どうしてそこまでして倒さなければならないと思ったのか、自分のことだというのによくわからなかった。

「まだ猶予はあるはずですから今回のことで世界が消滅することはないでしょう。」

「ふぉーふぁ、よふぁっふぁ。」

「全然よくありません!ユウにはいろいろと言いたいことがありますからとにかく帰りますよ。」

帰るのは怖いがここでファリアに抵抗すると本気で簀巻きにされてその辺に転がされそうでもっと怖いので素直に従う。

くどくど愚痴を漏らしながら俺はファリアに引きずられて家に帰り、一晩中正座のままお説教されたのであった。
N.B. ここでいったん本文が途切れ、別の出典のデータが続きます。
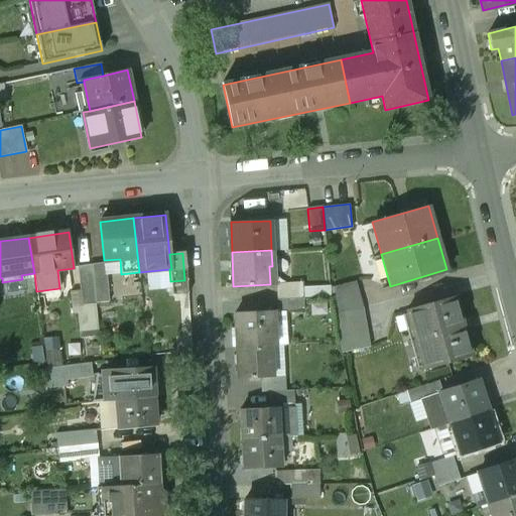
[(78,267),(81,303),(96,301),(92,267),(92,265),(78,267)]
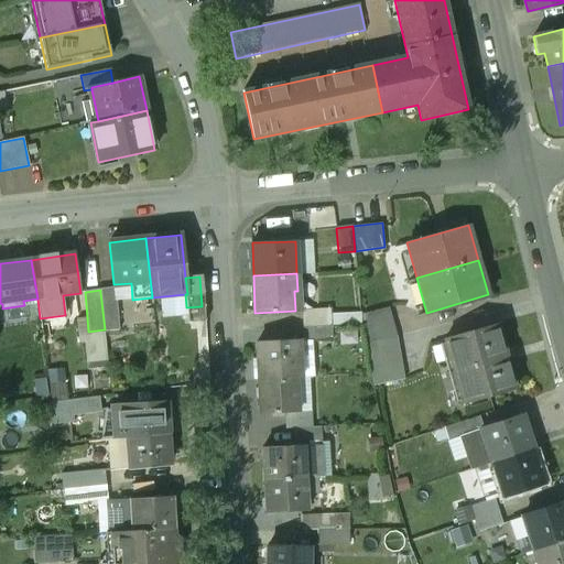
[(100,292),(105,329),(120,328),(115,290),(100,292)]
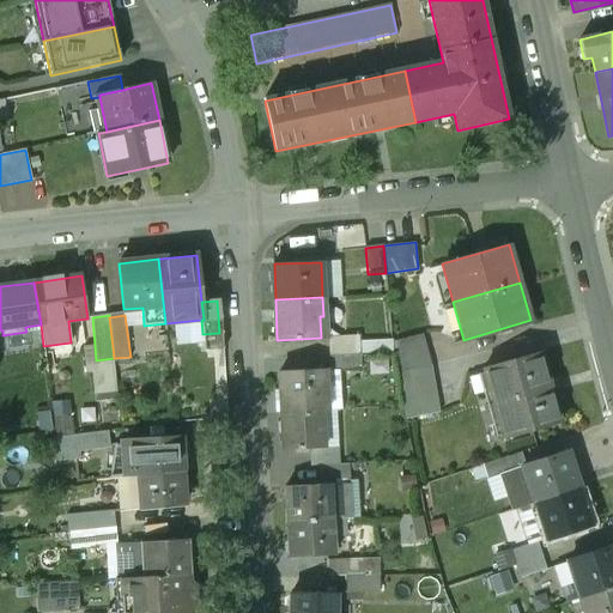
[(328,337),(329,356),(358,354),(357,335),(328,337)]
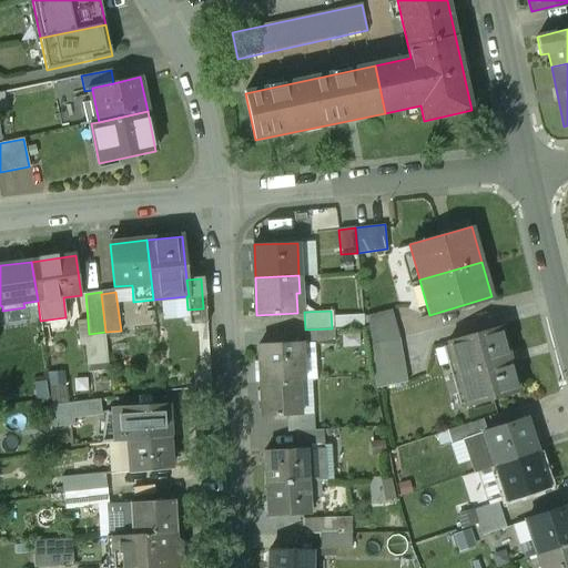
[(365,326),(368,345),(398,337),(391,311),(364,317),(365,326)]
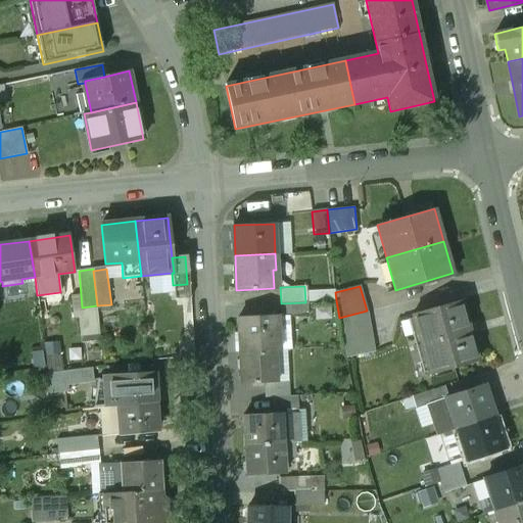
[(461,298),(413,312),(429,373),(478,360),(461,298)]
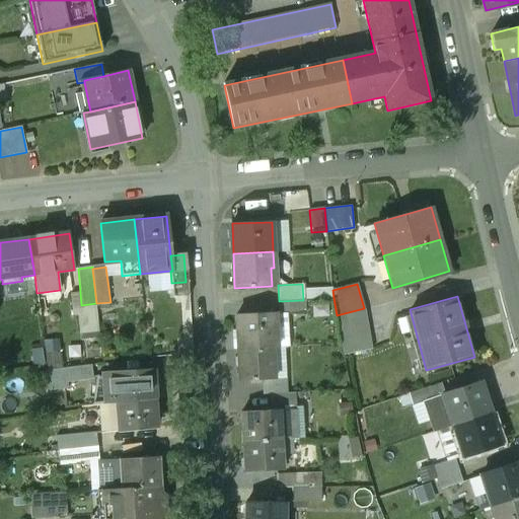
[(279,301),(279,314),(303,313),(303,300),(279,301)]
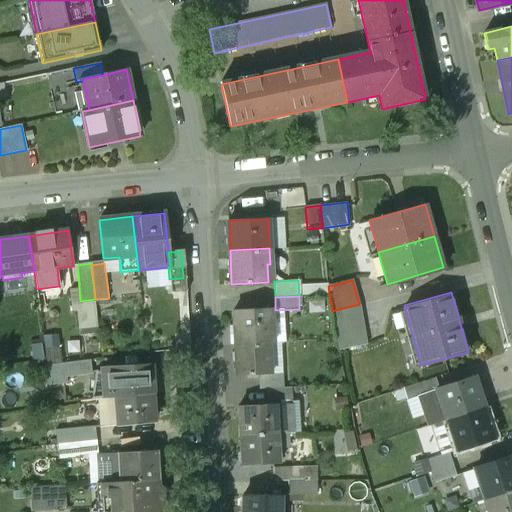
[(332,311),(339,351),(368,345),(359,304),(332,311)]
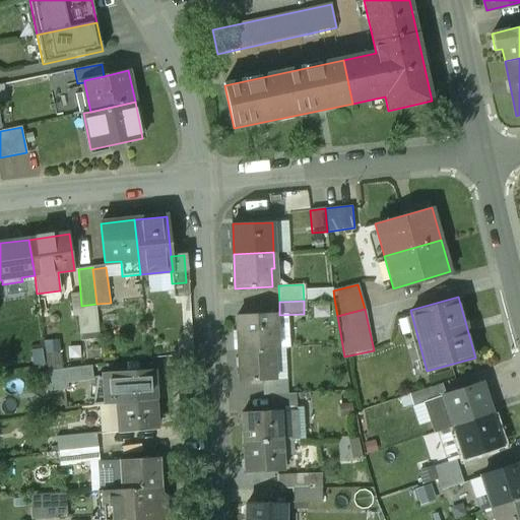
[(239,331),(240,349),(272,347),(277,347),(276,327),(274,327),(273,314),(237,315),(238,331),(239,331)]
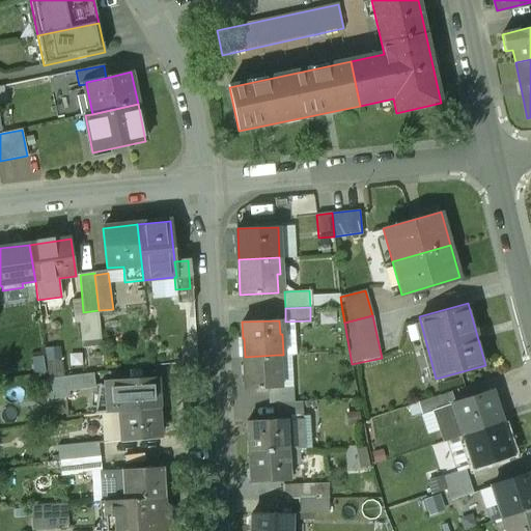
[(278,371),(278,355),(245,357),(247,389),(268,388),(275,388),(275,386),(274,371),(278,371)]
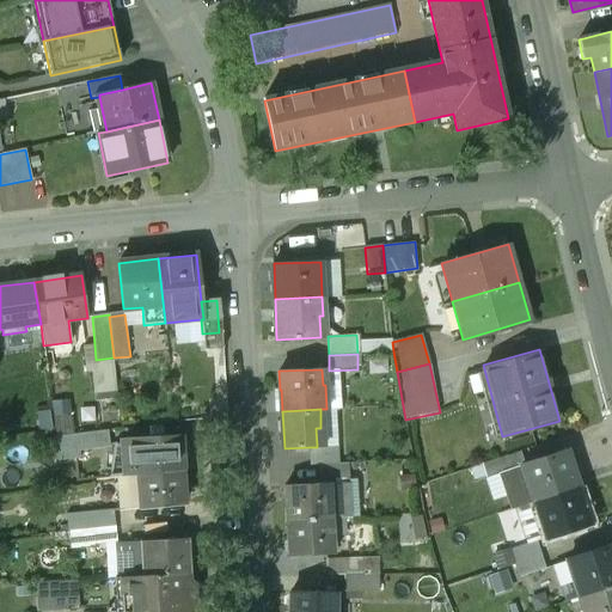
[(73,450),(108,446),(105,430),(72,434),(72,435),(54,438),(57,461),(75,459),(73,450)]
ゴーレムが消滅した地点にただ一つ、赤く光る目だけが炎にならず残っていた。

バサッ

ゴーレムの目に寄生していたそれは翼と足を伸ばして本来の姿を取り戻す。

数度羽ばたいた後ふらふらと空に舞い上がった。

学校の屋上にはドラゴンカインドが立っていた。

「ご苦労だった、イービルアイ。」

口を持たぬイービルアイは鳴かず、ただドラゴンカインドの腕に止まった。

もう片方の手でイービルアイの頭に触れる。

その腕には勇に斬られた傷は残っていなかった。

「あとわずかだ。いよいよ我が祈願が成就する時が来る。」

イービルアイがドラゴンカインドの腕から飛び立ち、後ろで傅く者の肩に止まった。

「最後の仕上げだ。思うままに動くがいい。」

「ヒェッヒェッヒェ。」

不気味な笑い声を上げてそれは生暖かい風と共に消えた。

ドラゴンカインドは欠けた月を見上げて目元に笑みを浮かべた。

「今度こそ我が野望の邪魔はさせんぞ、消滅の魔女、そして光の騎士よ。」

月明かりを浴びてドラゴンカインドの後ろに伸びる影は巨大な竜の姿をしていた。